Stored entries
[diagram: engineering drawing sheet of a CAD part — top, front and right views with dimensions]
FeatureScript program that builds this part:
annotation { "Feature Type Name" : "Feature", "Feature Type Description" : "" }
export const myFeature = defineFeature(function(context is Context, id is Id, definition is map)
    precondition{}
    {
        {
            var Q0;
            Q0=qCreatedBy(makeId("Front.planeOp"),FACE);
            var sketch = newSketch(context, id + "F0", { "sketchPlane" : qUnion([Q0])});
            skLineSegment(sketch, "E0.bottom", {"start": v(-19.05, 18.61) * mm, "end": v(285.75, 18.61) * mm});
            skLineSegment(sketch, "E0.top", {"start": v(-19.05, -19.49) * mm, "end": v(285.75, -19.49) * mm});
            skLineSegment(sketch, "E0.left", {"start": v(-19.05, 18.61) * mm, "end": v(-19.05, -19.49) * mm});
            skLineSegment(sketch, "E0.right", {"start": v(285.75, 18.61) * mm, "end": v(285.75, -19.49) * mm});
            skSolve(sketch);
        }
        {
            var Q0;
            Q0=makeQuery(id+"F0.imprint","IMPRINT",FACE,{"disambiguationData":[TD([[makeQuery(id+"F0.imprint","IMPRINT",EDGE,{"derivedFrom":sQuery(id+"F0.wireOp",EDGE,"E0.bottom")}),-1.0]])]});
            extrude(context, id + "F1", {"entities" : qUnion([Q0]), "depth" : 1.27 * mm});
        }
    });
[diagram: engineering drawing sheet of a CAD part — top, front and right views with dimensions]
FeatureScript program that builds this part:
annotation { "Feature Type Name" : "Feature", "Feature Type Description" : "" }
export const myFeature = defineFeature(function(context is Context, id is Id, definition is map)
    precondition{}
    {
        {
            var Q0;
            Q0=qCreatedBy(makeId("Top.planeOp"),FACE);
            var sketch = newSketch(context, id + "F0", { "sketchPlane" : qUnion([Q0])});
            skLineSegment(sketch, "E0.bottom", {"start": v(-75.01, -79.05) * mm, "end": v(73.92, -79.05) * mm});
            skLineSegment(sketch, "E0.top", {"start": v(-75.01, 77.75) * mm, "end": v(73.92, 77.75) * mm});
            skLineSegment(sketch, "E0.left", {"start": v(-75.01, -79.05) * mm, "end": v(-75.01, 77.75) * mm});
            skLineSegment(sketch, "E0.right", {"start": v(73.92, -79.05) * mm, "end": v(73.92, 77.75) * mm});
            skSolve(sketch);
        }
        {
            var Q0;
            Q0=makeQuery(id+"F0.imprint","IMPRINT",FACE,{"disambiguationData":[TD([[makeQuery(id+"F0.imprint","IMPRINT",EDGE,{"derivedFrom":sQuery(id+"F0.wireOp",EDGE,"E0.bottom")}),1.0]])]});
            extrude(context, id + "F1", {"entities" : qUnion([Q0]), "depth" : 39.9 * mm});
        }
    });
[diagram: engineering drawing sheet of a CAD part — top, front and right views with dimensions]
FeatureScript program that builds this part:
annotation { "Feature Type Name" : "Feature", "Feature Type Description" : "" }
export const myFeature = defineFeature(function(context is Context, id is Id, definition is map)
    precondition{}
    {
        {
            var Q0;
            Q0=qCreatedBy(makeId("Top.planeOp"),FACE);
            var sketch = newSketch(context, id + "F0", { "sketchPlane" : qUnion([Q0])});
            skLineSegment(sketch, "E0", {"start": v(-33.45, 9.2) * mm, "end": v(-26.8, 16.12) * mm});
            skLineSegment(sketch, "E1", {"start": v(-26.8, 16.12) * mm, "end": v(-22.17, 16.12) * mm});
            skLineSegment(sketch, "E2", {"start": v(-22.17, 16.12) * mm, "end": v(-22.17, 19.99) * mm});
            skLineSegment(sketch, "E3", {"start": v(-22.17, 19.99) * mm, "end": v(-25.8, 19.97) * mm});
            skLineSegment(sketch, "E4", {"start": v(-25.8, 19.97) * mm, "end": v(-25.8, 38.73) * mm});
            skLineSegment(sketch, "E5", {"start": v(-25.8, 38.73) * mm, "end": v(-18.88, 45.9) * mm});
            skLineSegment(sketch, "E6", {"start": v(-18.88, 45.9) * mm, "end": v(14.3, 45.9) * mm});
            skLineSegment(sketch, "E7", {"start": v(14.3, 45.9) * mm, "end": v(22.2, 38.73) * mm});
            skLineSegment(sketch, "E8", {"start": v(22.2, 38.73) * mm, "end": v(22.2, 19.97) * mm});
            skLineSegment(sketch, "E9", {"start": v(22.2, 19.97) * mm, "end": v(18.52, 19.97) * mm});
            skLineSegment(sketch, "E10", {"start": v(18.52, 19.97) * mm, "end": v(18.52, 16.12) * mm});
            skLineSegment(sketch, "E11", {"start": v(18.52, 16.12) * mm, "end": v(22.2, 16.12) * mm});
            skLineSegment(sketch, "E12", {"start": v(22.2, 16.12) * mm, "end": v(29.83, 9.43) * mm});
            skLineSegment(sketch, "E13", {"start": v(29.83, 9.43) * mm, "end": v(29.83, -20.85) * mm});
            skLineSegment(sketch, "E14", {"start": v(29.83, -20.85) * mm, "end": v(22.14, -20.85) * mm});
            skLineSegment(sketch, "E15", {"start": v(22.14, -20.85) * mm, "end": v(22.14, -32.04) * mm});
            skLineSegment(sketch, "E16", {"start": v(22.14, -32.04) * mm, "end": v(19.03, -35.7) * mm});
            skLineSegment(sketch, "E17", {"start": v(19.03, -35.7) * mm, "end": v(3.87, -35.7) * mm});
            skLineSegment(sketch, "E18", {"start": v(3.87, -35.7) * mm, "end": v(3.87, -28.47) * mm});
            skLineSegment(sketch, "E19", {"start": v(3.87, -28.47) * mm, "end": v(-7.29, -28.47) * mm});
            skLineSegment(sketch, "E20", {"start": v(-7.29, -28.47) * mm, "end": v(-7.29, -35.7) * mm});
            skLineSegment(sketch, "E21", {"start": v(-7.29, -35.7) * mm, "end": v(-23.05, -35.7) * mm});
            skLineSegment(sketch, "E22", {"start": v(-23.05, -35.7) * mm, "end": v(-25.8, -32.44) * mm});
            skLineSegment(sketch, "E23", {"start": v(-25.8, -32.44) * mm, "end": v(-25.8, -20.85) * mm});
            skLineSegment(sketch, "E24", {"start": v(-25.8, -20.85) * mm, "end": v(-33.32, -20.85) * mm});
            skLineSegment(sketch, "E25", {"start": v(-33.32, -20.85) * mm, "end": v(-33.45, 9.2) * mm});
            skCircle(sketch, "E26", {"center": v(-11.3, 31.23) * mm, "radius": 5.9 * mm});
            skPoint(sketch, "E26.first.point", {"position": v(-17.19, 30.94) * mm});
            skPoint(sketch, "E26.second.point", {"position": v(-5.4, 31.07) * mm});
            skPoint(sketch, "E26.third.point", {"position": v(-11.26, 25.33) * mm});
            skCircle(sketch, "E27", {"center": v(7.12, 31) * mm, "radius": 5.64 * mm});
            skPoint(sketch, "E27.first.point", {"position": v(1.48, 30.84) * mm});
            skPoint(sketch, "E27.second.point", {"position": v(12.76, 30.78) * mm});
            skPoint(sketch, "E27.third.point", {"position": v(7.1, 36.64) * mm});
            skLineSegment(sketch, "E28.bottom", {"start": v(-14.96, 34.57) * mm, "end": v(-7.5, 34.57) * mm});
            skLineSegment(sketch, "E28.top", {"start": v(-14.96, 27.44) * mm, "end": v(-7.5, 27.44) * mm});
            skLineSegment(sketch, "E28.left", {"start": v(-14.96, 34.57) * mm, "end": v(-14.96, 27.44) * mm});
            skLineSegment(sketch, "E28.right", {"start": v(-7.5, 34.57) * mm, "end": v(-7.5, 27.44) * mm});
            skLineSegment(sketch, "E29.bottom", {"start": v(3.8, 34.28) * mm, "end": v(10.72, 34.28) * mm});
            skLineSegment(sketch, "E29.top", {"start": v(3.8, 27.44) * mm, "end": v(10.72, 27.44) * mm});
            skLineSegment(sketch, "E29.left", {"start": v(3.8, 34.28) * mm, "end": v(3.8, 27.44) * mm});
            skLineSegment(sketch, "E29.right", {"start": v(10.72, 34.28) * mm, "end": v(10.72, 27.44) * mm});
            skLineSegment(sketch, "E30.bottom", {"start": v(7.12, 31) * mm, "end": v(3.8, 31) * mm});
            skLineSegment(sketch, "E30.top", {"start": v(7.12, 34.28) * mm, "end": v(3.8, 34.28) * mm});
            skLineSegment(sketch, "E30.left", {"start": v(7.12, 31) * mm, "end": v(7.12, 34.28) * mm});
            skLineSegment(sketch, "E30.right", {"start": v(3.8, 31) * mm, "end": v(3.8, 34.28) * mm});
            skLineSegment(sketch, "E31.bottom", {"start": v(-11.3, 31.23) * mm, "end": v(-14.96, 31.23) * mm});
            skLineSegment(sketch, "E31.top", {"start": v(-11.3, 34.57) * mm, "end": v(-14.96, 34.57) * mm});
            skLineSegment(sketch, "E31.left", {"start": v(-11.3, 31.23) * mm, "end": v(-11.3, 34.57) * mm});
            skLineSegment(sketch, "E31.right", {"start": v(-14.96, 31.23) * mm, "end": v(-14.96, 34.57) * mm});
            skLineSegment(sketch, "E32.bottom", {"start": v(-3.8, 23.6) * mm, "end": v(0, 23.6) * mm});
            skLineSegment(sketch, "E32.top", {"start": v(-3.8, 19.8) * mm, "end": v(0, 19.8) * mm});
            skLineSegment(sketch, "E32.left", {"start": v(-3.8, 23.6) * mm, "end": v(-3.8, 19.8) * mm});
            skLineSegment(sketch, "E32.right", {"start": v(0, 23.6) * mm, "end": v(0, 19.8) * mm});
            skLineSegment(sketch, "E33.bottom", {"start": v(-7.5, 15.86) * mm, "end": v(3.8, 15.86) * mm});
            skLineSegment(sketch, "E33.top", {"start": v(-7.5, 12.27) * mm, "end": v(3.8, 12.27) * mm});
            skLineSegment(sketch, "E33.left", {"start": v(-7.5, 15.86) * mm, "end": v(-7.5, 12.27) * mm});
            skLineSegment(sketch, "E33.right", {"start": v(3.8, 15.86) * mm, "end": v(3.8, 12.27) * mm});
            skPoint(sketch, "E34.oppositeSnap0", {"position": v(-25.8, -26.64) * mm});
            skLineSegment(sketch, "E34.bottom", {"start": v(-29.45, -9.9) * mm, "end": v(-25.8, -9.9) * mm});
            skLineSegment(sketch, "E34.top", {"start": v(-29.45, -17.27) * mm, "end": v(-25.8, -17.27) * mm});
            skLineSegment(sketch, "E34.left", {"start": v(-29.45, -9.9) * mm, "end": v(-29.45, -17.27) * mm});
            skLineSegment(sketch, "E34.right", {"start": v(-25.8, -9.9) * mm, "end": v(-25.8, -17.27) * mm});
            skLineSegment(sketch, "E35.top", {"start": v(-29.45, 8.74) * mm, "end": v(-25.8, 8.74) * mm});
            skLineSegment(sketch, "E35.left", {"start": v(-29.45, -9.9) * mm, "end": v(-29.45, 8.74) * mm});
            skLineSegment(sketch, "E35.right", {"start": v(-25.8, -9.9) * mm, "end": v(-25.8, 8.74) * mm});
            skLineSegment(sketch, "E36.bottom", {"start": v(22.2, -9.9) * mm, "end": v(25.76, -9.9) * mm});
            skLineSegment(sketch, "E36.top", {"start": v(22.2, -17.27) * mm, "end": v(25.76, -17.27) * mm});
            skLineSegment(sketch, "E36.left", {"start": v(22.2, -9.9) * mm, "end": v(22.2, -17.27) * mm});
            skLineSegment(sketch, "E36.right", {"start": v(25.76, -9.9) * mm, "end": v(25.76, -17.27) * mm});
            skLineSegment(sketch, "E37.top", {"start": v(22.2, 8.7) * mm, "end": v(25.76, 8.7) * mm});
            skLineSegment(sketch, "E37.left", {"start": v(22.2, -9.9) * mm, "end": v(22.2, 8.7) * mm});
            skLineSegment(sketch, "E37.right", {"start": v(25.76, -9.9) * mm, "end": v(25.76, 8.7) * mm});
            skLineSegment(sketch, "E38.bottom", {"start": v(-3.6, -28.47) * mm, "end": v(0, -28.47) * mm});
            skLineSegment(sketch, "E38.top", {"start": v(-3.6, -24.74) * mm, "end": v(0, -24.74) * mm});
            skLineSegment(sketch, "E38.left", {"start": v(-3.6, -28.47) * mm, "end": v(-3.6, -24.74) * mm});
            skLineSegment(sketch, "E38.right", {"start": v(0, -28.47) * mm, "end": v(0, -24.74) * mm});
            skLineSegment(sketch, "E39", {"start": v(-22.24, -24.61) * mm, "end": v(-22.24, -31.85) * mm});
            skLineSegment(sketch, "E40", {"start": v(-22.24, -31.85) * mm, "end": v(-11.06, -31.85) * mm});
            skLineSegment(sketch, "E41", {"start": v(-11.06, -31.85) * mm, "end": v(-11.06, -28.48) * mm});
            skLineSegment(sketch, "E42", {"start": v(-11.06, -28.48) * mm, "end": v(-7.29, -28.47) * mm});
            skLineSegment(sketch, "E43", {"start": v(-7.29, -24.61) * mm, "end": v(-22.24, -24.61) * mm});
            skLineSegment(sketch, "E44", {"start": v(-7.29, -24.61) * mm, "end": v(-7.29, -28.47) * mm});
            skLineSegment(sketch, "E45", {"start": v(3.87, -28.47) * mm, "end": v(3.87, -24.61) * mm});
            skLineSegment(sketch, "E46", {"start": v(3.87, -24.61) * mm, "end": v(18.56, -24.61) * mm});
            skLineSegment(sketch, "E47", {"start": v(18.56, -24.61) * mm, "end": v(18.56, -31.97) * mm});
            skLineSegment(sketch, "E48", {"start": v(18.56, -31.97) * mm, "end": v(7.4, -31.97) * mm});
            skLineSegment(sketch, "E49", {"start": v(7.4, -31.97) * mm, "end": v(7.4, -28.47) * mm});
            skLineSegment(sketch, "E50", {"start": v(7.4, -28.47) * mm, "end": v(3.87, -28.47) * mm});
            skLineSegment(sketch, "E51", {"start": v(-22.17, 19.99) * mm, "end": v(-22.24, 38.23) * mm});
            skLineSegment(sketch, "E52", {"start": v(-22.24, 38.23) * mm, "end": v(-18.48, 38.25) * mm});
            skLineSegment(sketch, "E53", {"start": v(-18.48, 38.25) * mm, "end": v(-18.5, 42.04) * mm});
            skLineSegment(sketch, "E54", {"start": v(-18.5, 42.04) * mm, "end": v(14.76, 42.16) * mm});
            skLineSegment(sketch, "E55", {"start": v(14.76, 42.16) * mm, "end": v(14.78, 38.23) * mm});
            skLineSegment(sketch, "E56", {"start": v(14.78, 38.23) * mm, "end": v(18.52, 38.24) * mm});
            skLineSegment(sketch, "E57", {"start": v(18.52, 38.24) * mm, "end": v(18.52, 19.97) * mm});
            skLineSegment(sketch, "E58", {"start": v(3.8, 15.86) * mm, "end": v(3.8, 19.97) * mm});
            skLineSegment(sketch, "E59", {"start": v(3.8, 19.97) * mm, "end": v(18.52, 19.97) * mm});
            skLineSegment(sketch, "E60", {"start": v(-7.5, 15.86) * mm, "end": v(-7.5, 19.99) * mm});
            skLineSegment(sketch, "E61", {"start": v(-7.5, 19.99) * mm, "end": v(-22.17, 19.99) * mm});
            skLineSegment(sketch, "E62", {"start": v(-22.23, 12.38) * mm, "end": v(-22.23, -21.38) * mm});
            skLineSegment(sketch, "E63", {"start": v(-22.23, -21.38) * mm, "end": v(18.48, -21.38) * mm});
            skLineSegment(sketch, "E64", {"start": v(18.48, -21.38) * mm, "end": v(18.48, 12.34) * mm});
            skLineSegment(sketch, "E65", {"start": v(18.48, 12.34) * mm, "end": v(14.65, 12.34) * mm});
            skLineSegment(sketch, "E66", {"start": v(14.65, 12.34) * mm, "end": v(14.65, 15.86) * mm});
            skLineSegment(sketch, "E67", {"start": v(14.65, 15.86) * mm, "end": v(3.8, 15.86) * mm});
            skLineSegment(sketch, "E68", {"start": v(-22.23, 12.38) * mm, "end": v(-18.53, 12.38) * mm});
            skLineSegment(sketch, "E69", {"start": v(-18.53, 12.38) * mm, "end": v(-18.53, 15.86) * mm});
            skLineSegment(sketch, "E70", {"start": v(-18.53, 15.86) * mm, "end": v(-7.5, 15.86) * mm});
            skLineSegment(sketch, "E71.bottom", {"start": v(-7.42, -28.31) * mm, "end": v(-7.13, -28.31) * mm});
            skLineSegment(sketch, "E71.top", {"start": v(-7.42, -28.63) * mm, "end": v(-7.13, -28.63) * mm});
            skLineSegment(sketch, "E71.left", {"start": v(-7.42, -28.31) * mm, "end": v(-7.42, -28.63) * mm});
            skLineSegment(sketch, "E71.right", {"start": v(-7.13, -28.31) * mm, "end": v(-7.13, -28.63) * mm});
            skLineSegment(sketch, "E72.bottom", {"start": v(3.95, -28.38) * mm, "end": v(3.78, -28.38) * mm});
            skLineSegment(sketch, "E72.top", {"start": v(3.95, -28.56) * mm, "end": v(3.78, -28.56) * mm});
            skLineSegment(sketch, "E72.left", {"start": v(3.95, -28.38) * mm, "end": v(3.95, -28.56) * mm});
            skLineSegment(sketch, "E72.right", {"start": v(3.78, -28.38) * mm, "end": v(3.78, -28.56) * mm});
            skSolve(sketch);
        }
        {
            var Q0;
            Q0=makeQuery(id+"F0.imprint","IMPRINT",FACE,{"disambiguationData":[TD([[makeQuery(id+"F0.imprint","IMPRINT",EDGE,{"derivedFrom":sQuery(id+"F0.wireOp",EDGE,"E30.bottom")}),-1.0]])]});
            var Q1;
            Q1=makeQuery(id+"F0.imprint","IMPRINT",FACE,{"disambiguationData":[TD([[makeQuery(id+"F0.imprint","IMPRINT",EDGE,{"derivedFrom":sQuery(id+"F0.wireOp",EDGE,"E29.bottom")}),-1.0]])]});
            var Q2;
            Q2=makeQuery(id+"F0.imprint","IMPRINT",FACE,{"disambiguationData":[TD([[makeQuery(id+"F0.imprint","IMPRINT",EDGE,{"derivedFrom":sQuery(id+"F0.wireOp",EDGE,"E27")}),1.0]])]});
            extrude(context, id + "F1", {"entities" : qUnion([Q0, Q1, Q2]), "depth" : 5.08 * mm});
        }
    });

**Requirement**: Find each line in the entries that contains the word "center", and copy those lines out.

**Finished exercise**:
            skCircle(sketch, "E26", {"center": v(-11.3, 31.23) * mm, "radius": 5.9 * mm});
            skCircle(sketch, "E27", {"center": v(7.12, 31) * mm, "radius": 5.64 * mm});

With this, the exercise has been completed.